They're fascinated by Hitler and the Nazis, go figure. Guess they have no recollection of 70 years ago.


----------



## Devitt (Oct 23, 2012)

ddden said:


> i have a cross tattoo behind my ear and it can be seen easily because i always tie my hair. i was very conscious at first because i work in a corporate setting and take the metro religiously.
> 
> fortunately, there are no violent reactions


Lol, thanks, I was planning on getting it covered before I move, but think I'll keep it now.


----------



## pamela0810 (Apr 5, 2010)

Midlifer said:


> They're fascinated by Hitler and the Nazis, go figure. Guess they have no recollection of 70 years ago.

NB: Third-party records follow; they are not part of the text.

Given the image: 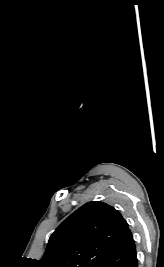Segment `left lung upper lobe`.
<instances>
[{"mask_svg":"<svg viewBox=\"0 0 164 267\" xmlns=\"http://www.w3.org/2000/svg\"><path fill=\"white\" fill-rule=\"evenodd\" d=\"M128 228L112 206L88 202L51 235L39 267H100Z\"/></svg>","mask_w":164,"mask_h":267,"instance_id":"5c2ea615","label":"left lung upper lobe"}]
</instances>
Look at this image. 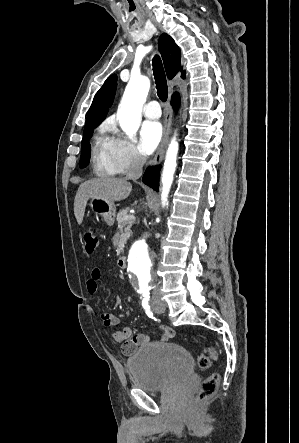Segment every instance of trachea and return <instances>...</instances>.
Wrapping results in <instances>:
<instances>
[{"instance_id": "3493384b", "label": "trachea", "mask_w": 299, "mask_h": 443, "mask_svg": "<svg viewBox=\"0 0 299 443\" xmlns=\"http://www.w3.org/2000/svg\"><path fill=\"white\" fill-rule=\"evenodd\" d=\"M153 74L158 97L165 102L168 97V86L161 58L156 55L152 60Z\"/></svg>"}]
</instances>
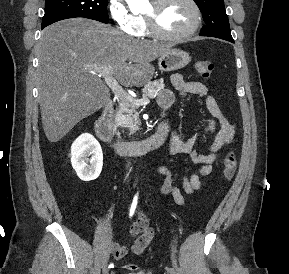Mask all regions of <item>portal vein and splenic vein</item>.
I'll return each mask as SVG.
<instances>
[{"instance_id":"obj_1","label":"portal vein and splenic vein","mask_w":289,"mask_h":274,"mask_svg":"<svg viewBox=\"0 0 289 274\" xmlns=\"http://www.w3.org/2000/svg\"><path fill=\"white\" fill-rule=\"evenodd\" d=\"M93 70L97 72L100 76L104 77L106 84L119 98L134 102L136 105H147L150 103V100L148 98H143L139 100L133 99V97H131L112 76L113 68L111 66H96L93 68Z\"/></svg>"}]
</instances>
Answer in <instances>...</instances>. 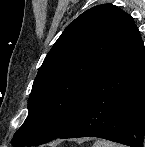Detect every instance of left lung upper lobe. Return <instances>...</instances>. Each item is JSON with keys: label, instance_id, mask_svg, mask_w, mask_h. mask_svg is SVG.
<instances>
[{"label": "left lung upper lobe", "instance_id": "5c2ea615", "mask_svg": "<svg viewBox=\"0 0 145 147\" xmlns=\"http://www.w3.org/2000/svg\"><path fill=\"white\" fill-rule=\"evenodd\" d=\"M127 13L112 4L95 6L70 23L40 67L28 99V117L14 147L47 143L75 120Z\"/></svg>", "mask_w": 145, "mask_h": 147}]
</instances>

The Arabs have a different recollection of what happened to them 70 years ago.


----------



## Chocoholic (Oct 29, 2012)

Midlifer said:


> They're fascinated by Hitler and the Nazis, go figure. Guess they have no recollection of 70 years ago.

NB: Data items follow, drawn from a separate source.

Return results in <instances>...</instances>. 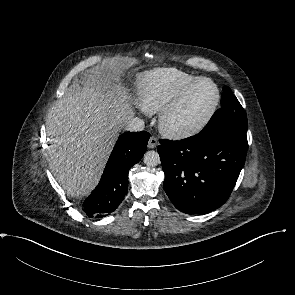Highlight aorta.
Instances as JSON below:
<instances>
[{"mask_svg": "<svg viewBox=\"0 0 295 295\" xmlns=\"http://www.w3.org/2000/svg\"><path fill=\"white\" fill-rule=\"evenodd\" d=\"M144 163L148 167L157 166L160 163V156L156 151H147L144 155Z\"/></svg>", "mask_w": 295, "mask_h": 295, "instance_id": "1", "label": "aorta"}]
</instances>
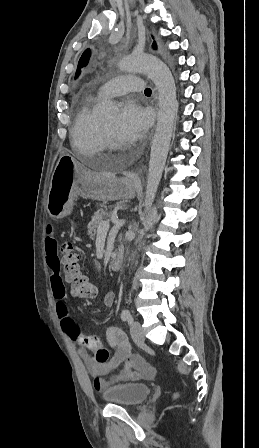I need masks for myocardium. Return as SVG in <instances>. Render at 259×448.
<instances>
[{"instance_id":"myocardium-1","label":"myocardium","mask_w":259,"mask_h":448,"mask_svg":"<svg viewBox=\"0 0 259 448\" xmlns=\"http://www.w3.org/2000/svg\"><path fill=\"white\" fill-rule=\"evenodd\" d=\"M100 131H101V136H102L103 142L108 149L116 150L120 147L119 145H117L114 142L109 130L104 126V124L102 122H100ZM78 154H79V157H78L79 161H82L86 158V155L84 153L78 152Z\"/></svg>"}]
</instances>
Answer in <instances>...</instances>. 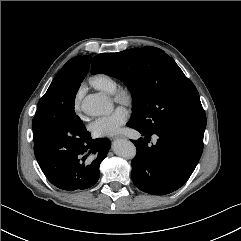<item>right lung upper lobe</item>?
I'll use <instances>...</instances> for the list:
<instances>
[{
    "label": "right lung upper lobe",
    "instance_id": "1",
    "mask_svg": "<svg viewBox=\"0 0 241 241\" xmlns=\"http://www.w3.org/2000/svg\"><path fill=\"white\" fill-rule=\"evenodd\" d=\"M90 59V56H77L70 59L57 73L53 81L69 79L80 87L81 82L89 71Z\"/></svg>",
    "mask_w": 241,
    "mask_h": 241
}]
</instances>
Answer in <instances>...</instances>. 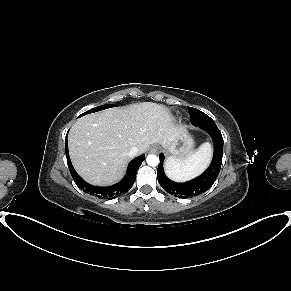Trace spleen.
I'll list each match as a JSON object with an SVG mask.
<instances>
[{"label": "spleen", "mask_w": 291, "mask_h": 291, "mask_svg": "<svg viewBox=\"0 0 291 291\" xmlns=\"http://www.w3.org/2000/svg\"><path fill=\"white\" fill-rule=\"evenodd\" d=\"M212 147L209 143L202 144L194 153L185 158L169 157L164 164L168 178L175 182H185L201 174L209 165Z\"/></svg>", "instance_id": "obj_1"}]
</instances>
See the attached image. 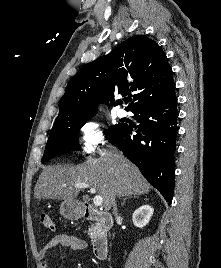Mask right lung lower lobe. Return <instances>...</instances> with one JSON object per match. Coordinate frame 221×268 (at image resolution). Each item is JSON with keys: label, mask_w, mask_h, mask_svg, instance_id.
<instances>
[{"label": "right lung lower lobe", "mask_w": 221, "mask_h": 268, "mask_svg": "<svg viewBox=\"0 0 221 268\" xmlns=\"http://www.w3.org/2000/svg\"><path fill=\"white\" fill-rule=\"evenodd\" d=\"M177 99L175 93L167 98L133 111L140 123L133 128L122 124L110 133L109 142L123 151L143 176L171 204L174 192V153L178 134Z\"/></svg>", "instance_id": "right-lung-lower-lobe-1"}]
</instances>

A lot of people were surprised and asked if it wasn't actually the Hindu symbol - er nope, a proper full on Swastika in all the Nazi colours. My OH who is German was mortified!


----------



## pamela0810 (Apr 5, 2010)

Chocoholic said:


> A lot of people were surprised and asked if it wasn't actually the Hindu symbol - er nope, a proper full on Swastika in all the Nazi colours. My OH who is German was mortified!


The Swastika is a Hindu symbol which was modified by the Nazis.


----------